En comparant un patient de 80 ans, éprouvant des difficultés respiratoires dues à un cœur affaibli, à un astronaute de 35 à 45 ans, en bonne condition physique après six mois à bord de l’ISS (Station spatiale internationale), des similitudes inattendues émergent. Pour la première fois, des recherches ont révélé que, dans l’espace, de petits muscles cardiaques s’atrophient, malgré les exercices réguliers des astronautes.
Cette mission spatiale laisse des marques sur le cœur des astronautes, où des modifications cardiaques se produisent, imitant un vieillissement accéléré. L’impesanteur, où la pesanteur n’est plus ressentie, entraîne une redistribution des fluides corporels, réduisant le volume sanguin et diminuant la sollicitation du muscle cardiaque.
Depuis les premières missions, les scientifiques ont observé que cette adaptation a des conséquences. Des études antérieures ont montré que le cœur perd de la masse musculaire après quelques semaines en orbite et que sa forme devient plus sphérique.

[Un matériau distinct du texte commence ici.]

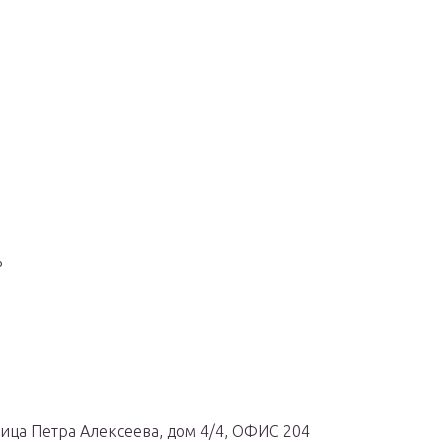
ь
улица Петра Алексеева, дом 4/4, ОФИС 204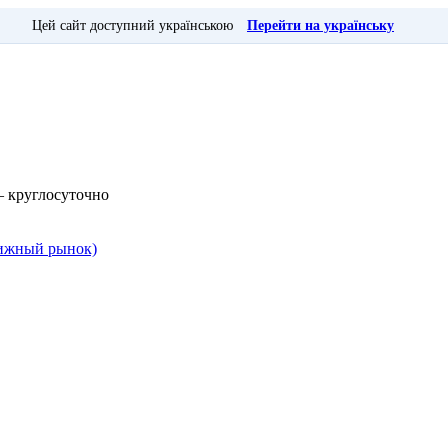
Цей сайт доступний українською
Перейти на українську
— круглосуточно
Книжный рынок)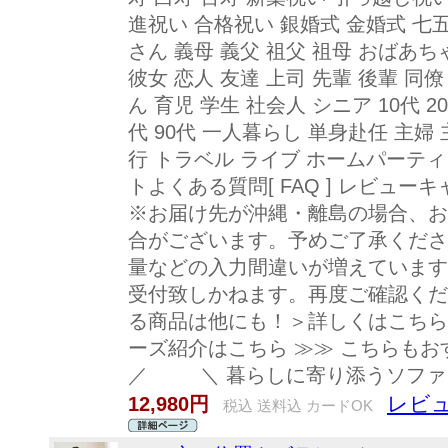
進祝い 合格祝い 銀婚式 金婚式 七
さん 義母 義父 祖父 祖母 おばあち
彼女 恋人 友達 上司 先輩 後輩 同僚
ん 育児 学生 社会人 シニア 10代 20代 
代 90代 一人暮らし 単身赴任 主婦
行 トラベル ライブ ホームパーティ
トよくある質問[ FAQ ] レビュ
※お届け先が沖縄・離島の場合、お
合がございます。予めご了承くださ
量などの入力間違いが増えています
受付致しかねます。再度ご確認くだ
る商品は他にも！＞詳しくはこちら
ーズ紹介はこちら ≫≫ こちらもお
／ ＼ 暮らしに寄り添うソファを
レビュ
12,980円
税込 送料込 カードOK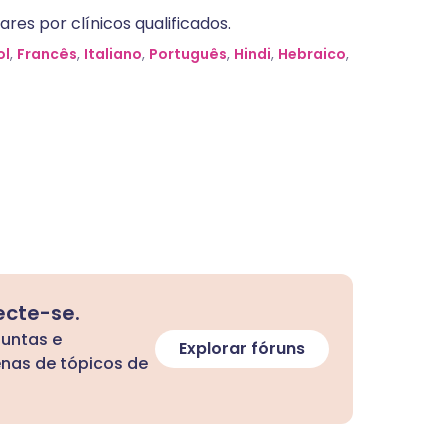
res por clínicos qualificados.
ol
,
Francês
,
Italiano
,
Português
,
Hindi
,
Hebraico
,
ecte-se.
guntas e
Explorar fóruns
enas de tópicos de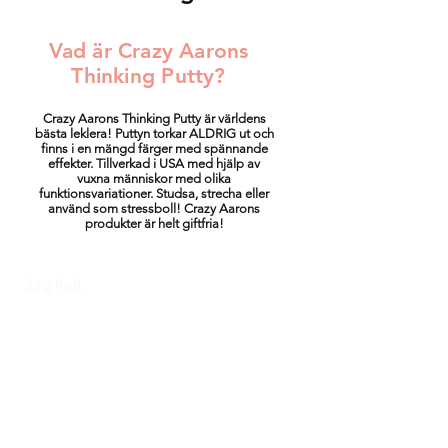
Vad är Crazy Aarons
Thinking Putty?
Crazy Aarons Thinking Putty är världens
bästa leklera! Puttyn torkar ALDRIG ut och
finns i en mängd färger med spännande
effekter. Tillverkad i USA med hjälp av
vuxna människor med olika
funktionsvariationer. Studsa, strecha eller
använd som stressboll! Crazy Aarons
produkter är helt giftfria!
Säg hej!
Facebook
Instagram
Pinterest
hej@korallo.se
Kundtjänst
Köp & leverans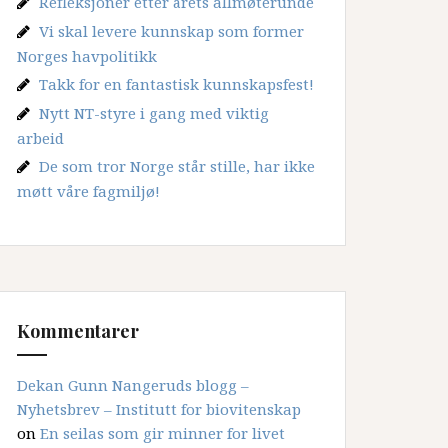
Refleksjoner etter årets allmøterunde
Vi skal levere kunnskap som former
Norges havpolitikk
Takk for en fantastisk kunnskapsfest!
Nytt NT-styre i gang med viktig
arbeid
De som tror Norge står stille, har ikke
møtt våre fagmiljø!
Kommentarer
Dekan Gunn Nangeruds blogg –
Nyhetsbrev – Institutt for biovitenskap
on
En seilas som gir minner for livet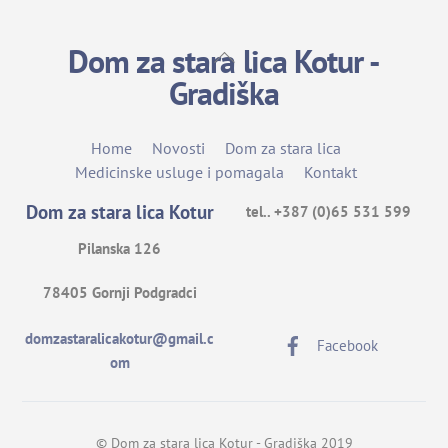
Dom za stara lica Kotur -
Back
To
Gradiška
Top
Home
Novosti
Dom za stara lica
Medicinske usluge i pomagala
Kontakt
Dom za stara lica Kotur
tel.. +387 (0)65 531 599
Pilanska 126
78405 Gornji Podgradci
domzastaralicakotur@gmail.c
Facebook
om
© Dom za stara lica Kotur - Gradiška 2019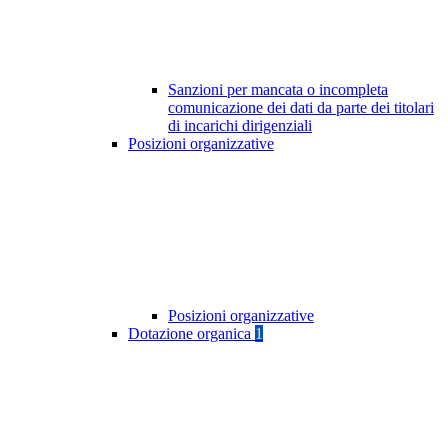
Sanzioni per mancata o incompleta
comunicazione dei dati da parte dei titolari
di incarichi dirigenziali
Posizioni organizzative
Posizioni organizzative
Dotazione organica
1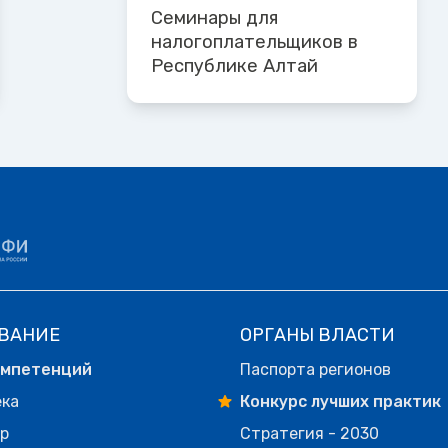
Семинары для
налогоплательщиков в
Республике Алтай
ВАНИЕ
ОРГАНЫ ВЛАСТИ
омпетенций
Паспорта регионов
ека
Конкурс лучших практик
р
Стратегия - 2030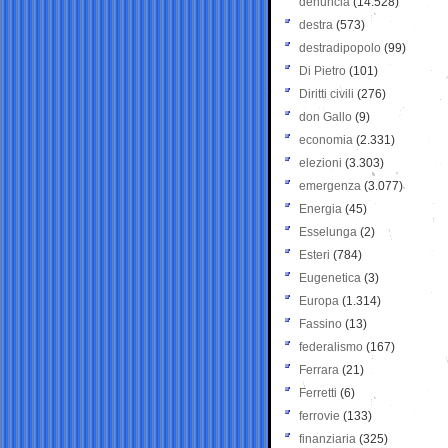
denuncia
(14.528)
destra
(573)
destradipopolo
(99)
Di Pietro
(101)
Diritti civili
(276)
don Gallo
(9)
economia
(2.331)
elezioni
(3.303)
emergenza
(3.077)
Energia
(45)
Esselunga
(2)
Esteri
(784)
Eugenetica
(3)
Europa
(1.314)
Fassino
(13)
federalismo
(167)
Ferrara
(21)
Ferretti
(6)
ferrovie
(133)
finanziaria
(325)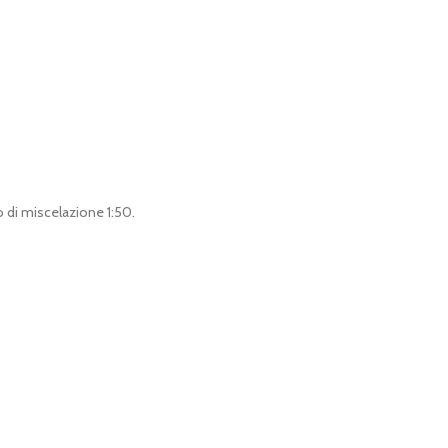
o di miscelazione 1:50.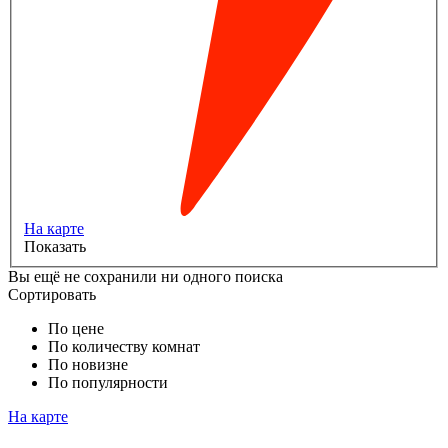
На карте
Показать
Вы ещё не сохранили ни одного поиска
Сортировать
По цене
По количеству комнат
По новизне
По популярности
На карте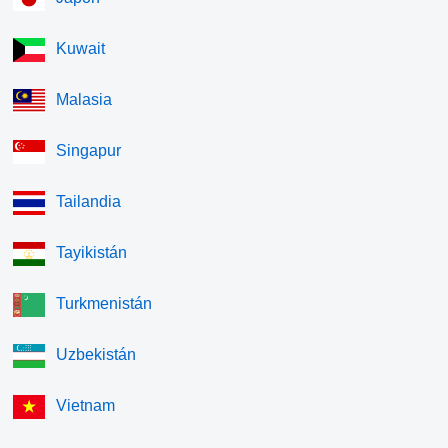
Kuwait
Malasia
Singapur
Tailandia
Tayikistán
Turkmenistán
Uzbekistán
Vietnam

Une recherche datant de plus de trente ans sur des rats avait également constaté une réduction des muscles papillaires, essentiels au bon fonctionnement des valves cardiaques.
L’étude récente a utilisé l’imagerie par résonance magnétique (IRM) pour mer la masse de ces muscles chez des astronautes lors de missions de longue durée. Les résultats indiquent une réduction moyenne de 14 % de la masse des muscles papillaires après un vol spatial. Cette atrophie, combinée à une augmentation de 6 % du diamètre de la valve mitrale, pourrait théoriquement compromettre son étanchéité, entraînant un risque de régurgitation mitrale.
Les implications de ces observations sont non négligeables. Bien qu’aucune fuite n’ait été observée jusqu’à présent, il est impératif de surveiller la fonction valvulaire des astronautes, surtout dans le cadre de futures missions vers la Lune ou Mars. Par ailleurs, ces découvertes pourraient également éclairer des mécanismes liés à l’insuffisance cardiaque chez les populations terrestres, ouvrant des perspectives en matière de recherche médicale.
Ainsi, l’étude du cœur des astronautes ne se limite pas à la santé spatiale, mais offre également des pistes pour mieux comprendre et traiter les maladies cardiovasculaires sur Terre.